U.S., Britain agree to trial of Flight 103 case in The Hague Compromise in bombing of Pan Am jet angers some families of victims


WASHINGTON -- In an unprecedented legal arrangement designed to bring a decade-old national trauma to closure, the Clinton administration has agreed to allow the two Libyans charged with the 1988 bombing of Pan Am Flight 103 to be tried by a Scottish court in The Hague, according to U.S. officials and families of the victims.

Secretary of State Madeleine K. Albright is expected to notify the families in a conference call today, according to families who have been told to be available.

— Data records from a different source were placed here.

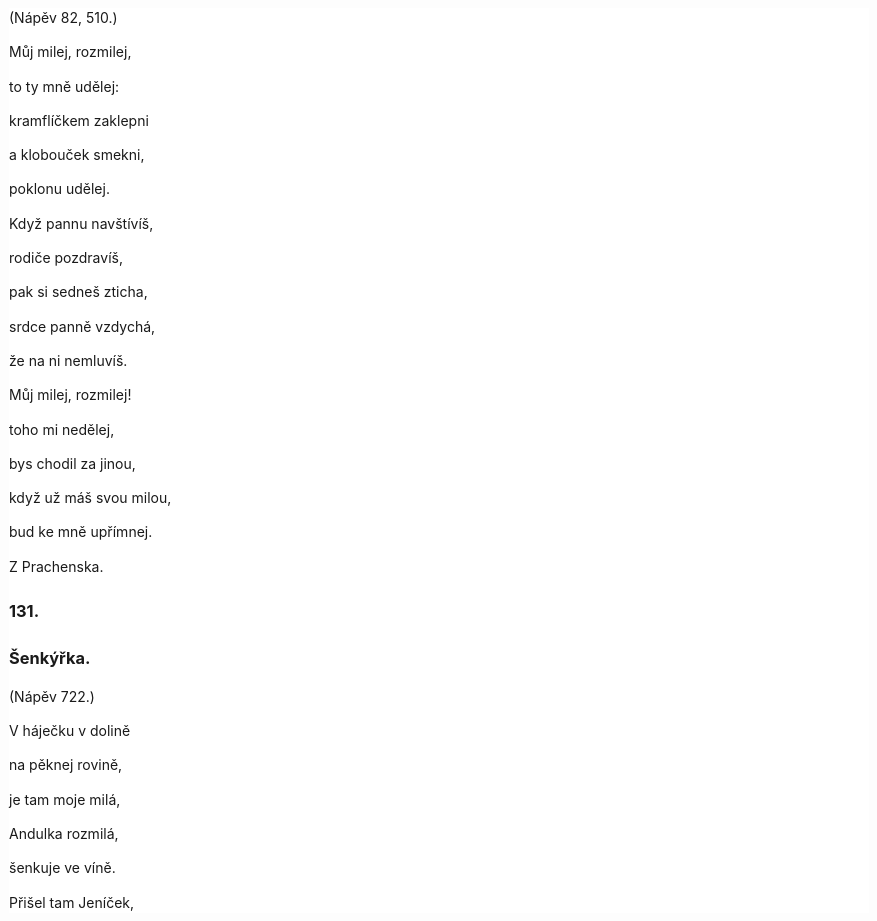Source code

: (Nápěv 82, 510.)

Můj milej, rozmilej,

to ty mně udělej:

kramflíčkem zaklepni

a klobouček smekni,

poklonu udělej.

</section>

<section>

Když pannu navštívíš,

rodiče pozdravíš,

pak si sedneš zticha,

srdce panně vzdychá,

že na ni nemluvíš.

</section>

<section>

Můj milej, rozmilej!

toho mi nedělej,

bys chodil za jinou,

když už máš svou milou,

bud ke mně upřímnej.

Z Prachenska.

### 131.

### Šenkýřka.

(Nápěv 722.)

V háječku v dolině

na pěknej rovině,

je tam moje milá,

Andulka rozmilá,

šenkuje ve víně.

</section>

<section>

Přišel tam Jeníček,
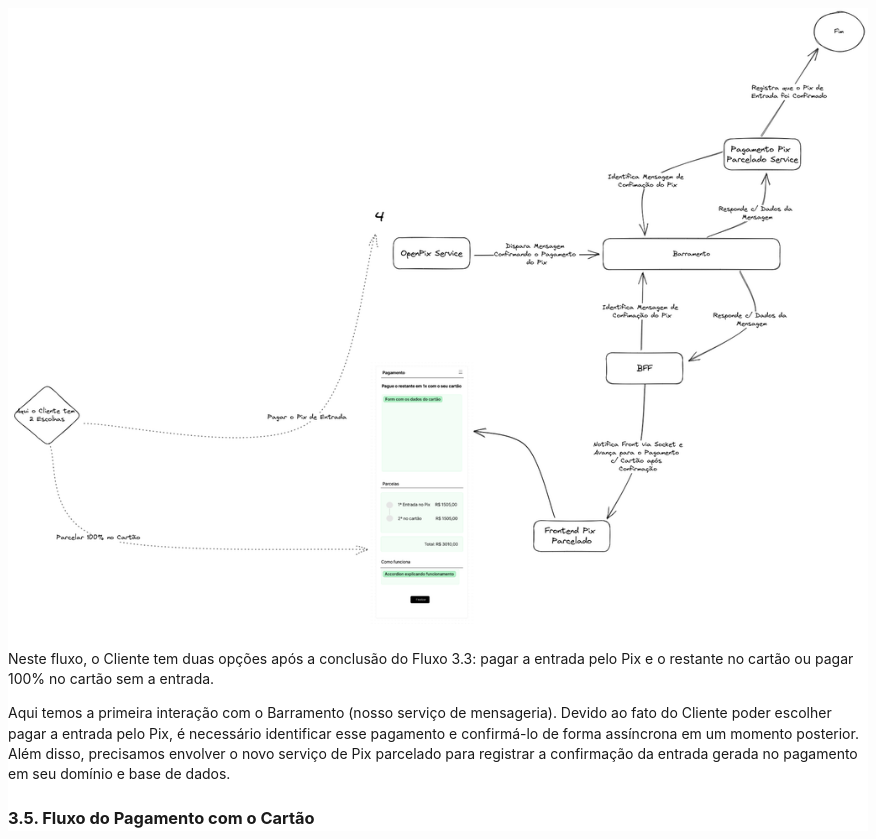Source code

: <img src="/imagens/fluxos/Fluxo4.png"/>

Neste fluxo, o Cliente tem duas opções após a conclusão do Fluxo 3.3: pagar a entrada pelo Pix e o restante no cartão ou pagar 100% no cartão sem a entrada.

Aqui temos a primeira interação com o Barramento (nosso serviço de mensageria). Devido ao fato do Cliente poder escolher pagar a entrada pelo Pix, é necessário identificar esse pagamento e confirmá-lo de forma assíncrona em um momento posterior. Além disso, precisamos envolver o novo serviço de Pix parcelado para registrar a confirmação da entrada gerada no pagamento em seu domínio e base de dados.

### 3.5. Fluxo do Pagamento com o Cartão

The compromise plan calls for Abdel Basset al-Megrahi and Lamen Khalifa Fhimah, who are allegedly Libyan intelligence agents, to be tried by a panel of Scottish judges under Scottish law at The Hague in the Netherlands, U.S. officials confirmed yesterday.

"The goal is to see if we can't resolve this long overdue and outstanding case and bring these two men to justice," said a well-placed U.S. official. "This is a chance to move forward."

The compromise has infuriated several families of the 270 victims who died when the jumbo jet exploded over Lockerbie, Scotland, four days before Christmas.

"It's appalling. It's a desecration. It's the one thing that the U.S. government said it would never do," said Susan Cohen, whose daughter Theodora died in the attack.

"What does it say about the integrity of the American legal system when a terrorist takes the line that he can't get a fair trial in America and wants it in a neutral country -- and we agree to hold a trial somewhere else? Why should a terrorist have a right to decide where he is tried?"

But, if nothing else, the take-it-or-leave-it deal will call Libya's bluff, counterterrorism officials say.

The regime of Col. Muammar el Kadafi, which has refused to turn over the two men since they were indicted in 1991, has long sought a compromise location and an international panel of judges because it charges that the suspects would not receive a fair trial in the United States or Britain.

The U.S. proposal, agreed to by Britain, is an attempt to break the long impasse and follows months of behind-the-scenes discussions with the Dutch government and other third parties. The United States and Britain intend to stand firm, however, on Scottish judges rather than an international panel.

The final decision awaits formal Netherlands approval today.

Several families also are charging that the proposal represents a Libyan buyout because of discussions over a $9.7 billion deal between the Kadafi government and British Aerospace, Europe's biggest aircraft and arms-maker.

But for the deal to go through, U.N. sanctions against Libya would have to be lifted.

Despite Kadafi's repeated offers of a compromise, administration officials are not sure that his government in Tripoli will agree to the deal, in part because testimony by the two suspects is expected to point to the highest levels of the Libyan government, U.S. officials say.

At the time of the 1991 indictment, State Department spokesman Richard Boucher called the midair bombing "a Libyan government operation from start to finish."